Speaking of Simmons, if you’re looking for a narrative in your MVP candidate, Embiid’s got you covered there. We don’t need to relitigate the entire Simmons situation, but what we can talk about is the void the three-time All-Star’s absence created and how Embiid never wanted to use it as an excuse.
Embiid has talked in the past about being a leader. The whole situation has shone a light on his growth in that department.
“I don’t see it as ‘This is my team,’” Embiid said all the way back on media day. “I don’t care. I don’t care about any of that. That has nothing to do with me. I’m not trying to live in the spotlight.”
Embiid was then asked about his comments after Game 7, pointing out that The Pass™ was the turning point in a disappointing loss:
“I don’t have any regrets because I don’t feel like I put anybody in a situation where they had to feel bad,” Embiid said. “But at the end of the day, just like I just said, we’ve got to have self-awareness and figure out ways how to get better as players and as a team. I’m figuring it out; I’m not perfect.”
Before the blockbuster that brought James Harden to Philadelphia, Embiid had the Sixers just 2.5 games out of the one seed in an Eastern Conference that’s proven to be a bloodbath. Since that trade, Embiid has had to adjust his game to accommodate the 2017-18 MVP. All the while, his level of play never dropped off.
The story of how Embiid got to this point is incredible — or “like a movie,” how he often describes it. He was a skinny 16-year-old that had his eyes set on a career as a professional volleyball player before Luc Mbah a Moute and a host of others helped turned him into a force on the basketball court.

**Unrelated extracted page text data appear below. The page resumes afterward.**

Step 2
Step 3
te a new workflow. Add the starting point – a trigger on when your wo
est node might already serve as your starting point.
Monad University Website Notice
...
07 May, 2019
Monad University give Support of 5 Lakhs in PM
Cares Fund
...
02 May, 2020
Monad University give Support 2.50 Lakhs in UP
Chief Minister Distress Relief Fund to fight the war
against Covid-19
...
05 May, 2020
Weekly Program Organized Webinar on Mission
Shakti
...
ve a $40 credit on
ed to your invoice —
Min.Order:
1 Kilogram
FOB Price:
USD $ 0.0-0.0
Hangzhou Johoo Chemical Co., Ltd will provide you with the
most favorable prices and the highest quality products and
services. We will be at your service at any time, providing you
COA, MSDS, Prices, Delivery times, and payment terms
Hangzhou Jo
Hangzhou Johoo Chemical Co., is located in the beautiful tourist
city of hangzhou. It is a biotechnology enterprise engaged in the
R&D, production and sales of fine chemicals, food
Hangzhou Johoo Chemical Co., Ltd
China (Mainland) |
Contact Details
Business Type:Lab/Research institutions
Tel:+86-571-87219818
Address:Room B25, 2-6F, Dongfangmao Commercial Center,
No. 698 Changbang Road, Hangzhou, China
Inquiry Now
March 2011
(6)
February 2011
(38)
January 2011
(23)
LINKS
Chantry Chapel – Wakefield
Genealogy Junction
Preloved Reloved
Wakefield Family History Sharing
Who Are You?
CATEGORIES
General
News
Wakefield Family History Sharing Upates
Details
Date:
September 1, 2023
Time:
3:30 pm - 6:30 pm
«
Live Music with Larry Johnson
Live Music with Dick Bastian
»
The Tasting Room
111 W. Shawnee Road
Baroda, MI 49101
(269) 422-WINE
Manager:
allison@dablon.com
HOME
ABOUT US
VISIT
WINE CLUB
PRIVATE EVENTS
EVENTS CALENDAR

Embiid is one of the most confident athletes you’ll find, which is why it’s so remarkable to hear him tell stories about how he lacked confidence in high school while he was first learning the game. Or how he told Kansas head coach Bill Self to redshirt him, only for Self to proclaim that he believed Embiid had a chance to be the No. 1 overall pick.
When the injuries happened there was legitimate concern that Embiid would never play or that his career would be derailed similarly to Greg Oden. Embiid defied those odds. He made it through The Process, Collargate, front office and roster upheaval, playoff disappointments, a coaching change, the Simmons saga, and came out clean on the other side like Andy Dufresne headed to the Pacific.
So, as “Simba” said:
Give him the damn MVP.
Whether it’s numbers, narrative or the eye test, he’s earned it.